The leaders also passed a resolution unanimously, which accommodates varied political interests of both national and regional parties.

“We, the undersigned leaders of India’s 26 progressive parties, express our steadfast resolve to safeguard the idea of India as enshrined in the Constitution. The character of our republic is being severely assaulted in a systematic manner by the BJP. We are at a most crucial juncture in our nation’s history. The foundational pillars of the Indian Constitution — secular democracy, economic sovereignty, social justice and federalism — are being methodically and menacingly undermined,” the joint resolution said.

“We have come together to defeat the hatred and violence being manufactured against minorities; stop the rising crimes against women, Dalits, Adivasis and Kashmiri Pandits; demand a fair hearing for all socially, educationally and economically backward communities; and, as a first step, implement the Caste Census.”

The resolution highlighted its opposition to crony capitalism. “We oppose the reckless sale of the nation’s wealth to favored friends. We must build a fair economy with a strong and strategic public sector as well as a competitive and flourishing private sector, in which the spirit of enterprise is fostered and given every opportunity to expand.

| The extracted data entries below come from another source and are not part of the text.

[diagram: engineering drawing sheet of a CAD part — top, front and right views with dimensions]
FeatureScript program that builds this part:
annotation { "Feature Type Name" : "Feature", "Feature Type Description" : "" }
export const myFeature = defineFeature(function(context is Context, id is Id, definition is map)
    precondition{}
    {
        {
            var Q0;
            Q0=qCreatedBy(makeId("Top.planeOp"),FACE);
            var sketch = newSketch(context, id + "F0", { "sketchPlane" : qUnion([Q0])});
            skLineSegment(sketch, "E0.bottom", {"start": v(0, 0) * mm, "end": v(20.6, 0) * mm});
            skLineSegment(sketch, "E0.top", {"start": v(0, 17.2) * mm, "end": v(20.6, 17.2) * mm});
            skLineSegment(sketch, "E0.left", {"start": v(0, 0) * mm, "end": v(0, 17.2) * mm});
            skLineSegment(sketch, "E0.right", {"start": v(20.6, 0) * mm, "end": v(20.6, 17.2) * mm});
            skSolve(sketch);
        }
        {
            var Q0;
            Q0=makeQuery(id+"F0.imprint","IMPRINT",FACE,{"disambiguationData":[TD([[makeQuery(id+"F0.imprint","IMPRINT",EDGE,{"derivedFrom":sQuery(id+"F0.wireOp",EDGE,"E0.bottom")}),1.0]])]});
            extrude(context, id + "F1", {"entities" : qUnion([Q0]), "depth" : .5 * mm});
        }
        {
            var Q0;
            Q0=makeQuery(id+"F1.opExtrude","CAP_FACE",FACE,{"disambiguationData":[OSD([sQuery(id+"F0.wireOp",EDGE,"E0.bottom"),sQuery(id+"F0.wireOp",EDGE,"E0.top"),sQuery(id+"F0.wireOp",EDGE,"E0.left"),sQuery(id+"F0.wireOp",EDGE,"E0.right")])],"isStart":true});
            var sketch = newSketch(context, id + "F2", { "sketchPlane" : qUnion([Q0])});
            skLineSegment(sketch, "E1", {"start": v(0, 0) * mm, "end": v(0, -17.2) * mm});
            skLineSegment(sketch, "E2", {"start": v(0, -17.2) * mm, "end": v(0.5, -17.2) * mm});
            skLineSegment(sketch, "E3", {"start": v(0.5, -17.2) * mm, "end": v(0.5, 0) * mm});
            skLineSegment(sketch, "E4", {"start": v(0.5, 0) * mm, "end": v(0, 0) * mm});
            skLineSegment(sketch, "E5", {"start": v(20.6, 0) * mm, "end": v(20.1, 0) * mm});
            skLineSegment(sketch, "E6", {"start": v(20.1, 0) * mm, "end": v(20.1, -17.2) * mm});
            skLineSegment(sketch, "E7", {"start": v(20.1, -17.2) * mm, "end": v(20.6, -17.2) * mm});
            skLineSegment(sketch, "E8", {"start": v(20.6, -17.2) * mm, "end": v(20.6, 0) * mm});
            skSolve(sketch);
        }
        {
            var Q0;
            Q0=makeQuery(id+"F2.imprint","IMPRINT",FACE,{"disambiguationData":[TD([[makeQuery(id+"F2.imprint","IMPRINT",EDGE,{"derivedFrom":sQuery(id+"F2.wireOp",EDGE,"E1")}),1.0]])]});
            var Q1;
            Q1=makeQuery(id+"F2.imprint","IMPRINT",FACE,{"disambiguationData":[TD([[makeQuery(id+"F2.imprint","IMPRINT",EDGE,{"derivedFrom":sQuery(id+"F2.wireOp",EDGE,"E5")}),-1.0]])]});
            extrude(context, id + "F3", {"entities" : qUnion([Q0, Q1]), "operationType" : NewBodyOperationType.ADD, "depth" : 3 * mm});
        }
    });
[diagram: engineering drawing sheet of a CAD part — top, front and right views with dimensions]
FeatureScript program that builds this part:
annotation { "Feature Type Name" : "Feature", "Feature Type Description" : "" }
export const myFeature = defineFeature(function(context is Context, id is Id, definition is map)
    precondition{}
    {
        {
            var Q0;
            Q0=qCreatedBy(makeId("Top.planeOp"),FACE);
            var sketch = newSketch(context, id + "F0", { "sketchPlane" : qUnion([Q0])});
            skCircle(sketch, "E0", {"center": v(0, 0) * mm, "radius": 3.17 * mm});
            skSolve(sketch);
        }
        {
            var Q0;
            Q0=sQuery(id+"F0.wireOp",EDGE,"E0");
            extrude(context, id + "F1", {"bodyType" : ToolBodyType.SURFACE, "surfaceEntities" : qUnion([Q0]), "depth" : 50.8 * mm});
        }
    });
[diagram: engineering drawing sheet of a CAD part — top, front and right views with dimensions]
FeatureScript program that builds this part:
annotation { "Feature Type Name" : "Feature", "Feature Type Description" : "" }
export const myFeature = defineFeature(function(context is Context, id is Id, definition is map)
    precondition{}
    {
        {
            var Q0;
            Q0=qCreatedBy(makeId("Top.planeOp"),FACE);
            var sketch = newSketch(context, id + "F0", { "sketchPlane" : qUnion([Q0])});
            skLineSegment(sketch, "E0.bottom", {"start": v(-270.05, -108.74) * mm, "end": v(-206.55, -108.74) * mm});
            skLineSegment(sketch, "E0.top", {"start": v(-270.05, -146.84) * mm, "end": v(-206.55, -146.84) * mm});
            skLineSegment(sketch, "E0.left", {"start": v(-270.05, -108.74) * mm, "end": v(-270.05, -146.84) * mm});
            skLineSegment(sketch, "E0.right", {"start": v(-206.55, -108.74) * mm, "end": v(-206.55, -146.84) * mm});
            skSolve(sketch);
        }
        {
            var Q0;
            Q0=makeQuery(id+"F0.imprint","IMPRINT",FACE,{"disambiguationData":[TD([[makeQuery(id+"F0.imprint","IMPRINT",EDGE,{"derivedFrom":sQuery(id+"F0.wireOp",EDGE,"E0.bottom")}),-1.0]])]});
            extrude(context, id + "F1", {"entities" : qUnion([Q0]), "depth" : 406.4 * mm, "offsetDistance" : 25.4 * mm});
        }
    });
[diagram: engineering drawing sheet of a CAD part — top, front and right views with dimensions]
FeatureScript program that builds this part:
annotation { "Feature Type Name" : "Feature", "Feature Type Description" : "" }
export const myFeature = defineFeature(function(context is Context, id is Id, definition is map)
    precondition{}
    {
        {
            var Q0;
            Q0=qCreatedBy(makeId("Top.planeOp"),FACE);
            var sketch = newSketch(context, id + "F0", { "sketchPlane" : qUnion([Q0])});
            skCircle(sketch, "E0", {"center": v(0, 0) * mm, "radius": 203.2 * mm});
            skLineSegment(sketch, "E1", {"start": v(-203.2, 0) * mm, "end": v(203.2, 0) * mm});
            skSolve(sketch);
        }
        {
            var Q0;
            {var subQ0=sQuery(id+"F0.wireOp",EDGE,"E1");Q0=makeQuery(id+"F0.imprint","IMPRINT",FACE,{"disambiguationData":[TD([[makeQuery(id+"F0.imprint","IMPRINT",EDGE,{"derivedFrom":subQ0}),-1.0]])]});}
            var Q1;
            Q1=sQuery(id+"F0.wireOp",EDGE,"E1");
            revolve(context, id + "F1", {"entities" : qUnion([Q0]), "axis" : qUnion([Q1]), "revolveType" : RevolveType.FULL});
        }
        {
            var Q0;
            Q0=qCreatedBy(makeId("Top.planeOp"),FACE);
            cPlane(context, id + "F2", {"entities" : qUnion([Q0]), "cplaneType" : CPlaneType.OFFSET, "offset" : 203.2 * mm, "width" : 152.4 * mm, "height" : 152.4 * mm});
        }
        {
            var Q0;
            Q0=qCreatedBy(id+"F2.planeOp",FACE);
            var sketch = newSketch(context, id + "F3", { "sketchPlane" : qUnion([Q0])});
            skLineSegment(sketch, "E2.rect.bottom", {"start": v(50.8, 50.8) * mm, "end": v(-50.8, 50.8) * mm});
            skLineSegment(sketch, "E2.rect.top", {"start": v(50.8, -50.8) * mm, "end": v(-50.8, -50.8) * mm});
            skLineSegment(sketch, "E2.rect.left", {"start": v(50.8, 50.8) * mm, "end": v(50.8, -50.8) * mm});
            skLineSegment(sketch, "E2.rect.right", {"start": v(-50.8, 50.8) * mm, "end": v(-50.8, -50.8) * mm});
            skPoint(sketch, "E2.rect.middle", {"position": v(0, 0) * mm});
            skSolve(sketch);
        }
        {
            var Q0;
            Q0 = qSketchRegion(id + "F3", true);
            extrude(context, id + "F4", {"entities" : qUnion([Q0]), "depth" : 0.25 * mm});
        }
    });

The welfare of Kisan and Khet Mazdur should always get the highest priority.”

The pledge is reflective of the unprecedented unity that the opposition leaders, many of whom have been traditional rivals, have achieved in a few months. The resolution also shows the flexibility and resolve that each opposition party has shown in trying to forge a united front. Apart from Mr Kharge, the other four leaders — Uddhav Thackeray, Mamata Banerjee, Arvind Kejriwal and Rahul Gandhi — who spoke highlighted that the opposition’s fight against BJP will be along ideological lines.

“We have taken up this challenge. BJP, can you challenge INDIA?” Ms Banerjee asked.

Mr Kejriwal and Mr Thackeray spoke about how INDIA will be a joint challenge of democratic people to the authoritarian ways of the Modi government. Mr Kejriwal said that the front would highlight how the Modi government has snatched away people’s resources to distribute it among a few rich people, even as the prime minister had failed to deliver on every front over the last nine years.